Thursday, January 17, 2013

Classical Vestiture and Ceremonial

A peculiar thing was said to me recently, a person was implying that choir dress, cassock, surplice and tippet, is "low church". This sort of uninformed assertion is one of the worst, in my opinion. It shows a complete lack of understanding of the history of clerical attire in classical Anglicanism. Since there appears to be a hunger for the recovery of classical Anglicanism in conservative circles, I think it's equally important to recover classical vestiture and ceremonial just as much as classical theology in the recovery of the formularies, the reason being that we is said and done in worship, together with what is worn, says quite a bit about the theology of the presbyter leading.

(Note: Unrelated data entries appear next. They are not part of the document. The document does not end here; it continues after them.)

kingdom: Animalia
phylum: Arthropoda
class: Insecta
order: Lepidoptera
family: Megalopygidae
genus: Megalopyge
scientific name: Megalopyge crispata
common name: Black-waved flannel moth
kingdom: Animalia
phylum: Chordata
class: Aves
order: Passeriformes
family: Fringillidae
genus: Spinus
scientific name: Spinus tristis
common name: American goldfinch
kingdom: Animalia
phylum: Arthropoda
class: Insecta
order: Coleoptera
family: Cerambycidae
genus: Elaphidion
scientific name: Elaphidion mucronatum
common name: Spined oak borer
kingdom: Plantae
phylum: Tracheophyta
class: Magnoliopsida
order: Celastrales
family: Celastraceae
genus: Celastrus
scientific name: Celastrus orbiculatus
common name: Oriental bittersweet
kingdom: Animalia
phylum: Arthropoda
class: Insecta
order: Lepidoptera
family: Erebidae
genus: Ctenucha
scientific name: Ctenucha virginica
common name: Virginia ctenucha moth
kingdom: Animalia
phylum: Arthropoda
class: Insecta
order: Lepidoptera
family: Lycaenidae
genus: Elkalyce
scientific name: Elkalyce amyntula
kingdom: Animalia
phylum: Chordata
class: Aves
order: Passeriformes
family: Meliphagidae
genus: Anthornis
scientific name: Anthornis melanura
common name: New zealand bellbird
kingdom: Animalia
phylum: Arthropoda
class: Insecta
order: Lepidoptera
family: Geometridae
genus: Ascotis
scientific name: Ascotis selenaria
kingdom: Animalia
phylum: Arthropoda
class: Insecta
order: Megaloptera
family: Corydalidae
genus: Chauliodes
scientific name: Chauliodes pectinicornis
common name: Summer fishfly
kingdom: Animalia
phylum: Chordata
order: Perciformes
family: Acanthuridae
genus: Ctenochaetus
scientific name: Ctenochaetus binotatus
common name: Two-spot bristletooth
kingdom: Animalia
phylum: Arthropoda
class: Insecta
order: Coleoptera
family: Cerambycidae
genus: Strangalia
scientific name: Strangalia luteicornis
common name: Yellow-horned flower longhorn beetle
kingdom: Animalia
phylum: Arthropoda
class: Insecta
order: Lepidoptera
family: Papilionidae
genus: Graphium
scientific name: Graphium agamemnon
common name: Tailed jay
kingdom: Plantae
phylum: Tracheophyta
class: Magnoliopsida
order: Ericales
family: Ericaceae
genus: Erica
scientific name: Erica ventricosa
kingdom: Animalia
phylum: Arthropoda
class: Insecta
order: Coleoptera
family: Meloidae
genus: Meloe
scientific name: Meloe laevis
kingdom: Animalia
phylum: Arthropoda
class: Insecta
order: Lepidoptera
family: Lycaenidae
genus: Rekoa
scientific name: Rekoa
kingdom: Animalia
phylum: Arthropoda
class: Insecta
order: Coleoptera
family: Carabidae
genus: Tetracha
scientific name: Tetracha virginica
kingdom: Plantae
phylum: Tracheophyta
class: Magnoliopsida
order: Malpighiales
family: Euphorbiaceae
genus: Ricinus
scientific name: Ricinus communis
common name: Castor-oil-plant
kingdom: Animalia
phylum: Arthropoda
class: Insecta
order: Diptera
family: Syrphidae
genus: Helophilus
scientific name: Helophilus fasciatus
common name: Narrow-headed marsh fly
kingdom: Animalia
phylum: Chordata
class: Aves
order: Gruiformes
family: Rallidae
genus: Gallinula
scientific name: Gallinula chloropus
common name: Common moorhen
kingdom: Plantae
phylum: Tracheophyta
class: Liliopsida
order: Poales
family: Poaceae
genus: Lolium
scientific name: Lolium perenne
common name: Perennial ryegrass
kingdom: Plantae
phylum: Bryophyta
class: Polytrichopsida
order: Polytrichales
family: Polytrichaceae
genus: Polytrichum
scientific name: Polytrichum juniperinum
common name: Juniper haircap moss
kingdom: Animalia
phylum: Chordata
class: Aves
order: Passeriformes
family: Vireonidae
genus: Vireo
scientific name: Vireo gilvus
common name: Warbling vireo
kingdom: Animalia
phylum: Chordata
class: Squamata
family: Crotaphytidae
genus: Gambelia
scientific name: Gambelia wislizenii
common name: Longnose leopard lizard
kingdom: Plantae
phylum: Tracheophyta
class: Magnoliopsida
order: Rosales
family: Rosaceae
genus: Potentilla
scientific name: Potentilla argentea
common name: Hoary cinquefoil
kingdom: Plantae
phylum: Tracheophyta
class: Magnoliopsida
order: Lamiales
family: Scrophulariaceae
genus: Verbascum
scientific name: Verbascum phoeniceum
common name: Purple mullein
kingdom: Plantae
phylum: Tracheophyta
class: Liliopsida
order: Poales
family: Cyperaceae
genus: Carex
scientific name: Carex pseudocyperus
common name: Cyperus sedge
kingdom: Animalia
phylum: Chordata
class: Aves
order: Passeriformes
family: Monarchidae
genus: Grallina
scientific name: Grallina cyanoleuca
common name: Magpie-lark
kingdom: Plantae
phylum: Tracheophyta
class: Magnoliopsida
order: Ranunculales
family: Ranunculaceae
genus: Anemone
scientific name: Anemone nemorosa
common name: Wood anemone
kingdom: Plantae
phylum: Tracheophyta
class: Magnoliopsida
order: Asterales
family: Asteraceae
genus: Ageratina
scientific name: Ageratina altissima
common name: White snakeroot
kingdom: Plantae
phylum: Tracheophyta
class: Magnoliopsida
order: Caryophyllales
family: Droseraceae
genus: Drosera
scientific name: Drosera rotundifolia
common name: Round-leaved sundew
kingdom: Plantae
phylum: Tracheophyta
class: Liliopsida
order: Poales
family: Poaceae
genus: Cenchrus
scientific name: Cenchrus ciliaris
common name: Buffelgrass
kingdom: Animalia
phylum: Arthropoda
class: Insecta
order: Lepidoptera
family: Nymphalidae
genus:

Choir dress can hardly be called low church, considering it was the universal uniform of Anglican clergymen, after the Reformation. The mass vestments were outlawed because of the theology they imply, i.e. that Christ's presence is located within bread and wine and that the Mass is a propitiatory sacrifice for the sins of the world. In lieu of the mass vestments, the Reformers adopted the choir dress as the ecclesiastical garb of the ministers of the Church of England. This dress is specified in the 1604 Canons. Parish clergy are to wear a cassock, full-English surplice, tippet, and hood, pertaining to their degree, if they have one, the gown could be worn in the pulpit for the sermon. Cathedral clergy are permitted to wear the cope to show the dignity of the cathedral parish, at the time of Holy Communion. This was the uniform dress of all clergy, regardless of churchmanship, until the advent of the Ritualist movement (it is important to remember that a chasuble was not used until 1854 and not becoming commonplace until well into the 20th century). If any vestiture could be called "low church", it would be the wearing of the gown throughout the service, instead of only during the sermon. The use of mass vestments in divine service is equally un-Anglican as using the Missal instead of duly authorized forms of prayer.

Equally important for those thirsty for classical Anglicanism is the renewal of classical ceremonial. There has been an unhealthy acquisition of Roman ceremonial over the past century, due to the influence of the Ritualist movement. The classical approach to ceremonial is found in the rubrics of the prayer book and the canons. I do not intend to go through step by step through the Office for Holy Communion, but to touch on a few subjects. First, the old gesture, not appointed in the Prayer Book, but enforced by Canon, is the bowing at the name of Jesus throughout the service, including but not limited to in the Creed. The rest of the ceremonial is exactly as printed in the Prayer Book. That meaning, when the Prayer Book says to turn to the table, he does so. At the canon, he takes the paten into his hands, he does not elevate it. He does not genuflect or bow towards the elements after this action. He takes the ablutions at the end of the service, not in the Roman position. There are also three actions which have ancient approval that could be adopted by Anglican clergymen, that is the taking of the elements into the hands at the words of institution, the extending of the hands over the elements at the invocation, and the elevation at the end of the canon.

All of this to point out that the purpose of the liturgy in the Anglican tradition is to teach the congregation about the Gospel, not to create a spectacle which causes superstition. The liturgy, both the ritual and ceremonial, in the Anglican tradition are simple, for a plethora of reasons beyond that which I have already stated. The desire to complicate the liturgy arises from a non-Anglican understanding what we do in church and why we do it. My hope is that with the desire to recover classical Anglicanism will also yield a desire to shed off the Roman symbolical language we have adopted.